Security and access control

Enable authentication and TLS, enforce CSRF protection, and implement rate limiting to protect your MCP gateway and downstream servers. Use OAuth2 where appropriate and restrict access with access control rules per server and per tool.

Notes and examples

All server connections are surfaced under the MCP endpoint. Tools discovered from downstream servers are namespaced with their server name, so you can call them in a provider/model format like github__search_code or filesystem__read_file.

Troubleshooting and tips

If a server fails to start, check the command and working directory specified in the configuration. Empty tool lists mean the server has not initialized tools yet. Review logs for errors and ensure environment variables are set as expected.

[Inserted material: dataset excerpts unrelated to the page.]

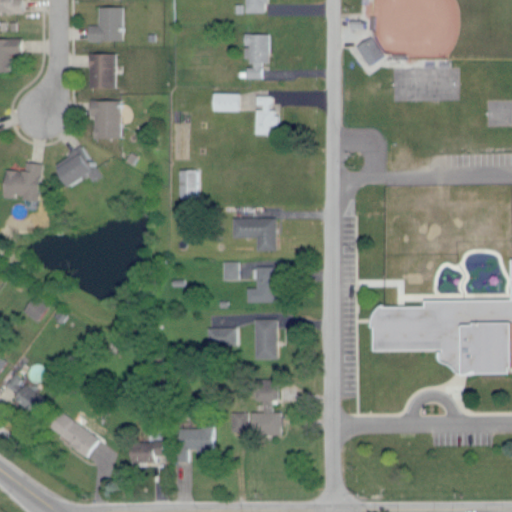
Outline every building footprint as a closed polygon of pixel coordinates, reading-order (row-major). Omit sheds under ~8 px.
[(0,10),(0,0),(23,0),(23,10),(0,10)] [(265,12),(246,11),(246,0),(267,0),(267,2),(265,2),(265,12)] [(122,38),(89,38),(89,24),(100,24),(100,5),(122,4),(122,38)] [(247,77),(247,66),(253,66),(253,61),(249,61),(249,58),(244,58),(244,46),(249,46),(249,44),(245,44),(244,33),(269,33),(269,62),(261,62),(261,77),(247,77)] [(12,70),(0,70),(0,37),(23,37),(22,53),(12,53),(12,70)] [(357,47),(369,66),(384,56),(372,37),(357,47)] [(116,86),(90,86),(90,52),(116,52),(116,86)] [(239,112),(239,94),(213,93),(213,111),(239,112)] [(275,133),(256,133),(256,108),(263,108),(263,104),(256,104),(256,94),(272,94),(272,104),(270,104),(270,108),(276,108),(276,114),(279,114),(279,124),(275,124),(275,133)] [(95,136),(95,124),(97,124),(97,113),(92,113),(92,96),(121,96),(122,136),(95,136)] [(103,172),(95,178),(90,171),(71,184),(56,163),(69,153),(68,152),(82,142),(103,172)] [(39,198),(24,196),(24,191),(17,190),(17,194),(4,193),(7,165),(25,166),(27,156),(43,158),(39,198)] [(179,171),(180,199),(198,198),(197,171),(179,171)] [(275,249),(257,249),(257,236),(232,236),(232,216),(275,216),(275,249)] [(510,372),(472,371),(465,373),(459,371),(453,365),(448,361),(443,360),(439,356),(438,353),(437,349),(375,350),(373,325),(370,325),(370,322),(371,316),(375,309),(379,305),(382,303),(382,306),(425,304),(425,299),(511,298),(511,258),(511,257),(511,366),(509,365),(510,372)] [(223,261),(224,280),(239,279),(239,261),(223,261)] [(276,301),(248,301),(248,287),(256,287),(256,277),(253,277),(253,268),(257,268),(257,265),(274,265),(274,274),(276,274),(276,301)] [(38,321),(49,305),(34,295),(23,310),(38,321)] [(255,357),(255,353),(250,353),(249,342),(255,342),(254,318),(277,318),(278,357),(255,357)] [(239,328),(208,327),(208,347),(238,348),(239,328)] [(33,411),(15,398),(19,393),(7,384),(15,373),(22,378),(19,383),(23,386),(26,383),(44,397),(33,411)] [(259,435),(259,433),(252,433),(252,411),(264,411),(264,404),(262,404),(262,399),(255,399),(254,385),(256,385),(255,378),(277,377),(277,402),(272,402),(272,411),(281,411),(281,415),(284,415),(284,425),(280,425),(280,433),(273,433),(273,435),(259,435)] [(87,456),(60,436),(61,434),(50,425),(61,410),(99,438),(89,451),(90,452),(87,456)] [(248,412),(230,412),(231,437),(249,437),(248,412)] [(187,461),(173,461),(173,445),(180,445),(180,427),(202,427),(202,415),(214,415),(214,448),(212,448),(212,451),(197,451),(197,447),(187,447),(187,461)] [(147,466),(139,466),(139,461),(133,461),(133,441),(155,441),(155,440),(165,440),(165,455),(156,455),(156,461),(147,461),(147,466)]
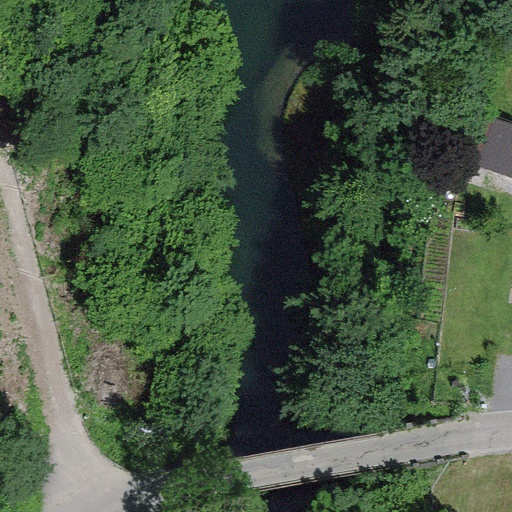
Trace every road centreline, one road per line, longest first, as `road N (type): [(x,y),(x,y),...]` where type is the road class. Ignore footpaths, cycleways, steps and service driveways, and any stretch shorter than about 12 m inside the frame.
road 1 (residential): [(104,511),(168,487),(511,432)]
road 2 (track): [(91,511),(67,443),(20,187),(0,180)]
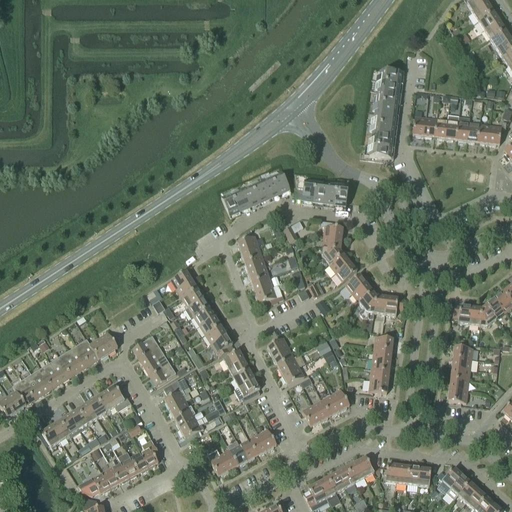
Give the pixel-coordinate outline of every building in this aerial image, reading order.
[(472,16),(488,5),(484,0),(475,0),(466,6),(472,16)] [(488,5),(472,16),(478,25),(493,15),(491,12),(492,12),(488,5)] [(493,15),(478,25),(484,34),(500,23),(496,17),(495,17),(493,15)] [(500,23),(484,34),(490,43),(505,33),(503,31),(504,30),(500,23)] [(458,31),(451,36),(454,40),(461,36),(458,31)] [(506,36),(505,33),(490,43),(495,52),(511,41),(507,35),(506,36)] [(465,45),(461,39),(455,42),(456,43),(460,49),(465,45)] [(511,42),(511,41),(495,52),(501,61),(511,54),(511,42)] [(466,58),(472,67),(476,64),(472,58),(475,57),(473,54),(466,58)] [(511,54),(501,61),(507,70),(511,66),(511,54)] [(479,65),(471,70),(475,78),(483,72),(479,65)] [(374,72),(373,83),(402,86),(404,76),(374,72)] [(503,89),(509,91),(511,84),(504,82),(503,89)] [(373,83),(372,94),(401,97),(402,86),(373,83)] [(401,97),(372,94),(370,104),(400,108),(401,97)] [(482,103),(474,102),(473,110),(481,111),(482,103)] [(370,104),(369,115),(398,119),(400,108),(370,104)] [(511,114),(505,112),(501,121),(508,124),(511,114)] [(398,119),(369,115),(368,127),(397,130),(398,119)] [(452,143),(455,143),(458,125),(458,120),(447,119),(447,124),(445,143),(452,144),(452,143)] [(423,140),(425,121),(414,120),(412,138),(415,138),(415,139),(423,140)] [(425,121),(423,140),(431,141),(431,140),(434,140),(436,122),(425,121)] [(458,125),(455,143),(458,143),(458,145),(466,146),(468,126),(469,122),(458,121),(458,125)] [(447,124),(436,122),(434,140),(437,141),(437,142),(445,143),(447,124)] [(477,146),(479,128),(480,123),(475,122),(474,127),(468,126),(466,146),(474,146),(474,145),(477,146)] [(501,130),(490,129),(487,148),(495,149),(495,148),(499,148),(500,134),(505,135),(506,125),(501,125),(501,130)] [(397,130),(368,127),(366,137),(395,140),(397,130)] [(479,128),(477,146),(480,146),(480,147),(487,148),(490,129),(479,128)] [(366,137),(365,147),(394,151),(395,140),(366,137)] [(511,146),(503,154),(505,156),(505,157),(509,164),(511,161),(511,146)] [(394,151),(365,147),(364,159),(393,162),(394,151)] [(279,169),(268,174),(280,201),(291,197),(279,169)] [(268,174),(259,178),(270,205),(280,201),(268,174)] [(312,209),(316,180),(294,177),(296,191),(303,192),(301,208),(312,209)] [(259,178),(249,182),(261,209),(270,205),(259,178)] [(316,180),(312,209),(323,210),(326,181),(316,180)] [(326,181),(323,210),(334,212),(337,182),(326,181)] [(249,182),(239,187),(251,214),(261,209),(249,182)] [(337,182),(334,212),(345,213),(345,210),(348,184),(337,182)] [(251,214),(239,187),(229,191),(240,218),(251,214)] [(240,218),(229,191),(218,195),(230,223),(240,218)] [(342,231),(334,230),(335,226),(321,224),(320,229),(324,229),(323,240),(342,242),(343,234),(342,234),(342,231)] [(290,230),(283,234),(290,246),(297,242),(290,230)] [(241,255),(259,249),(255,238),(238,244),(239,247),(238,248),(241,255)] [(323,240),(322,251),(340,253),(340,250),(341,250),(342,242),(323,240)] [(259,249),(241,255),(243,263),(244,262),(245,265),(262,259),(259,249)] [(340,253),(322,251),(321,258),(329,268),(343,257),(340,253)] [(299,262),(305,261),(303,253),(297,254),(299,262)] [(345,259),(343,257),(329,268),(336,276),(351,264),(346,258),(345,259)] [(262,259),(245,265),(246,268),(245,268),(248,276),(266,269),(262,259)] [(295,259),(288,262),(290,269),(297,266),(295,259)] [(356,270),(351,264),(336,276),(343,285),(357,274),(355,271),(356,270)] [(269,280),(266,269),(248,276),(250,283),(251,283),(252,286),(269,280)] [(300,273),(292,276),(294,282),(302,279),(300,273)] [(176,293),(192,283),(188,276),(187,277),(185,274),(170,283),(176,293)] [(352,297),(367,285),(362,279),(361,280),(359,277),(345,288),(352,297)] [(269,280),(252,286),(253,288),(252,289),(255,296),(273,290),(269,280)] [(196,289),(192,283),(176,293),(182,302),(197,292),(195,290),(196,289)] [(372,291),(367,285),(352,297),(359,306),(373,294),(371,292),(372,291)] [(317,300),(321,298),(316,287),(313,288),(309,291),(313,299),(317,300)] [(505,293),(503,294),(511,306),(511,288),(510,287),(504,292),(505,293)] [(279,288),(273,290),(255,296),(257,304),(258,303),(259,306),(270,303),(272,307),(278,305),(278,304),(283,302),(279,288)] [(197,292),(182,302),(187,311),(204,301),(199,294),(198,295),(197,292)] [(298,297),(302,304),(309,301),(305,293),(298,297)] [(147,299),(150,303),(157,299),(153,294),(147,299)] [(363,311),(359,315),(363,321),(373,322),(374,316),(376,298),(373,294),(359,306),(363,311)] [(500,295),(493,300),(505,316),(511,310),(511,306),(503,294),(500,296),(500,295)] [(376,298),(374,316),(385,317),(386,298),(379,297),(379,298),(376,298)] [(386,298),(385,317),(395,319),(396,313),(402,314),(403,301),(398,301),(394,300),(394,299),(386,298)] [(488,306),(485,309),(496,323),(505,316),(493,300),(487,305),(488,306)] [(187,311),(185,313),(190,322),(193,320),(208,311),(207,308),(208,308),(204,301),(187,311)] [(158,317),(163,314),(165,312),(160,303),(153,308),(158,317)] [(330,312),(323,303),(317,308),(324,317),(330,312)] [(468,328),(471,308),(463,307),(463,309),(454,307),(452,320),(458,321),(458,326),(468,328)] [(471,308),(468,328),(479,329),(482,311),(479,311),(479,309),(471,308)] [(482,311),(479,329),(487,330),(496,323),(485,309),(482,311)] [(210,313),(208,311),(193,320),(199,330),(215,320),(211,313),(210,313)] [(84,319),(77,323),(79,327),(86,323),(84,319)] [(219,326),(215,320),(199,330),(205,339),(220,329),(218,327),(219,326)] [(175,323),(170,327),(173,333),(174,332),(179,329),(175,323)] [(372,324),(366,323),(364,335),(371,336),(372,324)] [(179,329),(174,332),(179,342),(184,339),(185,338),(179,329)] [(220,329),(205,339),(210,348),(227,338),(222,331),(221,332),(220,329)] [(99,341),(109,357),(115,353),(115,352),(118,350),(108,335),(99,341)] [(231,344),(227,338),(210,348),(218,361),(228,355),(226,352),(232,348),(230,345),(231,344)] [(138,361),(158,348),(152,339),(132,351),(138,361)] [(272,359),(289,350),(283,340),(267,349),(269,352),(268,352),(272,359)] [(374,340),(373,351),(391,353),(391,350),(392,350),(393,342),(374,340)] [(109,357),(99,341),(90,347),(99,362),(101,361),(102,362),(109,357)] [(38,345),(44,355),(49,352),(43,342),(38,345)] [(99,362),(90,347),(87,342),(77,348),(90,368),(99,362)] [(333,352),(337,349),(338,349),(334,342),(329,344),(333,352)] [(322,349),(317,352),(320,358),(326,355),(331,352),(327,346),(322,349)] [(77,348),(68,354),(81,374),(90,368),(77,348)] [(158,348),(138,361),(144,370),(164,358),(158,348)] [(454,361),(472,363),(473,352),(454,349),(453,358),(454,358),(454,361)] [(289,350),(272,359),(275,366),(277,366),(278,368),(294,360),(289,350)] [(190,357),(191,360),(196,357),(192,351),(187,354),(190,357)] [(373,351),(372,362),(391,364),(392,356),(391,356),(391,353),(373,351)] [(228,372),(245,363),(242,356),(240,356),(239,353),(223,362),(228,372)] [(68,354),(59,360),(72,380),(81,374),(68,354)] [(330,354),(324,357),(329,366),(330,366),(335,362),(330,354)] [(170,367),(164,358),(144,370),(150,379),(170,367)] [(196,358),(190,361),(197,372),(203,368),(196,358)] [(72,380),(59,360),(50,366),(62,386),(72,380)] [(294,360),(278,368),(279,371),(278,372),(282,379),(299,369),(294,360)] [(472,363),(454,361),(453,364),(452,364),(451,371),(470,374),(472,363)] [(338,367),(335,362),(330,366),(332,370),(338,367)] [(391,364),(372,362),(370,373),(388,375),(389,372),(390,372),(391,364)] [(245,363),(228,372),(233,382),(249,373),(248,370),(249,370),(245,363)] [(50,366),(41,372),(53,391),(62,386),(50,366)] [(170,367),(150,379),(156,389),(176,376),(170,367)] [(304,379),(299,369),(282,379),(286,385),(287,385),(288,388),(304,379)] [(184,370),(176,374),(179,379),(187,374),(184,370)] [(203,382),(209,379),(205,371),(199,374),(203,382)] [(470,374),(451,371),(450,379),(451,379),(451,382),(469,384),(470,374)] [(53,391),(41,372),(31,377),(44,397),(53,391)] [(249,373),(233,382),(238,391),(255,382),(252,375),(251,375),(249,373)] [(370,373),(369,383),(388,386),(389,378),(388,378),(388,375),(370,373)] [(31,377),(22,383),(35,403),(44,397),(31,377)] [(302,392),(312,386),(309,380),(299,386),(302,392)] [(176,384),(163,392),(168,401),(164,403),(166,406),(165,406),(169,413),(186,404),(191,401),(188,396),(190,394),(188,390),(183,382),(177,385),(176,384)] [(238,391),(234,393),(239,403),(241,402),(243,405),(254,400),(260,397),(258,393),(260,392),(258,389),(259,389),(255,382),(238,391)] [(450,385),(449,393),(468,395),(469,384),(451,382),(451,385),(450,385)] [(35,403),(22,383),(13,389),(16,394),(25,409),(35,403)] [(388,386),(369,383),(368,394),(386,397),(386,393),(387,393),(388,386)] [(121,391),(118,393),(115,389),(112,391),(112,390),(105,394),(115,410),(119,415),(131,407),(121,391)] [(206,393),(200,396),(203,402),(209,399),(206,393)] [(340,393),(331,398),(340,415),(347,412),(346,410),(349,409),(340,393)] [(468,395),(449,393),(448,401),(449,401),(448,404),(466,406),(468,395)] [(16,394),(6,400),(17,416),(24,411),(23,410),(25,409),(16,394)] [(99,399),(96,401),(108,418),(111,416),(110,414),(115,410),(105,394),(98,398),(99,399)] [(331,398),(321,403),(330,419),(332,418),(333,419),(340,415),(331,398)] [(17,416),(6,400),(0,403),(0,409),(7,421),(10,419),(11,420),(17,416)] [(93,401),(87,405),(97,422),(102,418),(104,420),(108,418),(96,401),(94,402),(93,401)] [(214,407),(216,412),(219,418),(225,415),(218,402),(213,405),(214,407)] [(330,419),(321,403),(311,409),(321,426),(328,422),(327,421),(330,419)] [(186,404),(169,413),(172,420),(173,419),(175,422),(193,412),(191,408),(189,409),(186,404)] [(511,422),(511,420),(511,404),(503,414),(506,416),(505,417),(511,422)] [(81,411),(78,412),(89,430),(93,427),(92,425),(97,422),(87,405),(80,410),(81,411)] [(321,426),(311,409),(302,414),(310,430),(313,428),(314,429),(321,426)] [(89,430),(78,412),(76,414),(75,413),(68,417),(79,433),(84,430),(85,432),(89,430)] [(193,412),(175,422),(176,425),(175,425),(179,432),(196,423),(193,417),(195,416),(193,412)] [(62,422),(60,424),(71,441),(80,435),(79,433),(68,417),(62,421),(62,422)] [(134,428),(141,424),(137,417),(130,421),(134,428)] [(201,420),(196,423),(199,428),(201,427),(204,426),(207,424),(204,419),(201,420)] [(196,423),(179,432),(183,439),(184,438),(185,442),(187,445),(188,446),(193,442),(201,438),(199,434),(204,432),(201,427),(199,428),(196,423)] [(71,441),(60,424),(57,425),(57,424),(50,429),(61,445),(66,442),(67,444),(71,441)] [(128,433),(132,440),(141,435),(138,428),(128,433)] [(61,445),(50,429),(43,433),(44,434),(41,436),(52,453),(56,450),(55,448),(61,445)] [(267,432),(257,437),(267,454),(273,450),(273,449),(276,448),(270,437),(267,432)] [(125,442),(122,436),(117,438),(121,444),(125,442)] [(103,437),(97,441),(100,446),(106,442),(103,437)] [(257,437),(248,442),(256,458),(259,457),(260,458),(267,454),(257,437)] [(115,440),(108,445),(111,449),(118,445),(115,440)] [(96,442),(90,445),(93,451),(99,447),(96,442)] [(248,442),(238,448),(248,464),(254,461),(254,460),(256,458),(248,442)] [(144,453),(139,455),(149,472),(155,468),(155,467),(158,466),(155,460),(159,457),(151,443),(141,448),(144,453)] [(238,448),(229,453),(237,469),(240,467),(241,468),(248,464),(238,448)] [(101,459),(97,452),(90,455),(94,463),(101,459)] [(229,453),(219,458),(229,475),(236,471),(235,470),(237,469),(229,453)] [(69,458),(69,459),(73,464),(78,460),(75,455),(74,455),(72,457),(69,458)] [(127,455),(118,460),(120,465),(130,482),(136,479),(136,478),(139,476),(130,460),(127,455)] [(149,472),(139,455),(130,460),(139,476),(141,475),(141,476),(149,472)] [(229,475),(219,458),(209,463),(218,479),(221,478),(222,479),(229,475)] [(355,464),(364,481),(374,476),(365,460),(362,461),(362,460),(355,464)] [(120,465),(116,468),(113,463),(108,465),(111,470),(119,486),(122,485),(122,486),(130,482),(120,465)] [(364,481),(355,464),(348,468),(348,469),(346,470),(354,486),(364,481)] [(396,486),(398,467),(391,466),(390,467),(387,467),(385,485),(396,486)] [(398,467),(396,486),(407,487),(409,469),(406,469),(406,468),(398,467)] [(412,470),(409,469),(407,487),(418,488),(420,469),(412,468),(412,470)] [(428,470),(420,469),(418,488),(429,490),(431,472),(427,471),(428,470)] [(111,470),(101,475),(110,492),(117,489),(117,488),(119,486),(111,470)] [(343,470),(336,474),(345,491),(354,486),(346,470),(343,471),(343,470)] [(450,491),(463,477),(457,471),(456,472),(454,470),(442,483),(450,491)] [(329,479),(327,480),(335,496),(345,491),(336,474),(329,478),(329,479)] [(110,492),(101,475),(91,481),(99,495),(100,497),(103,495),(103,496),(110,492)] [(450,491),(446,495),(454,503),(458,498),(470,485),(468,483),(469,482),(463,477),(450,491)] [(324,481),(317,484),(328,506),(330,508),(339,503),(335,496),(327,480),(324,482),(324,481)] [(91,481),(77,488),(82,496),(92,499),(99,495),(91,481)] [(307,491),(309,494),(302,497),(310,511),(317,511),(328,506),(317,484),(310,488),(310,489),(307,491)] [(470,485),(458,498),(466,505),(479,491),(473,486),(472,487),(470,485)] [(479,491),(466,505),(473,511),(474,511),(486,499),(484,497),(485,496),(479,491)] [(486,499),(474,511),(489,511),(495,506),(489,500),(488,501),(486,499)] [(103,511),(103,509),(96,511),(94,503),(84,501),(80,502),(82,511),(103,511)]
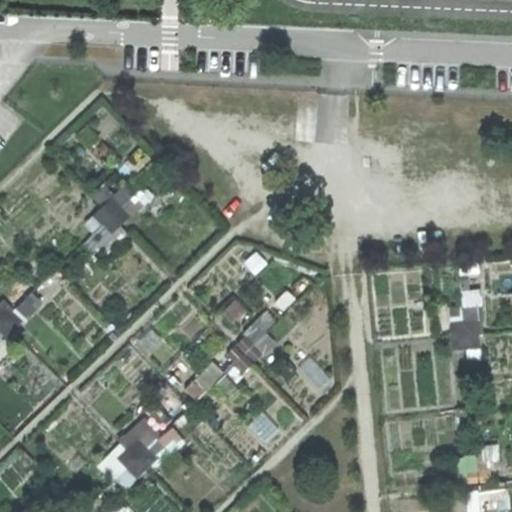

Additional configuration options

The following options show how to configure rate limits, token forwarding, TLS, and headers for MCP servers. Use the samples to tailor security and performance to your environment.

Tools and endpoints

Nexus provides two primary MCP tools you use from clients: search to discover tools contextually across connected servers and execute to run a selected tool with specified parameters. You can invoke tools from any connected MCP server and the results are routed back through the unified endpoint.

Available tools

search

Context-aware tool search across all connected MCP servers using natural language queries.

execute

Execute a specific tool with the provided parameters across any connected MCP server.

get_weather

Fetch current weather for a location using a tool defined in an MCP server example.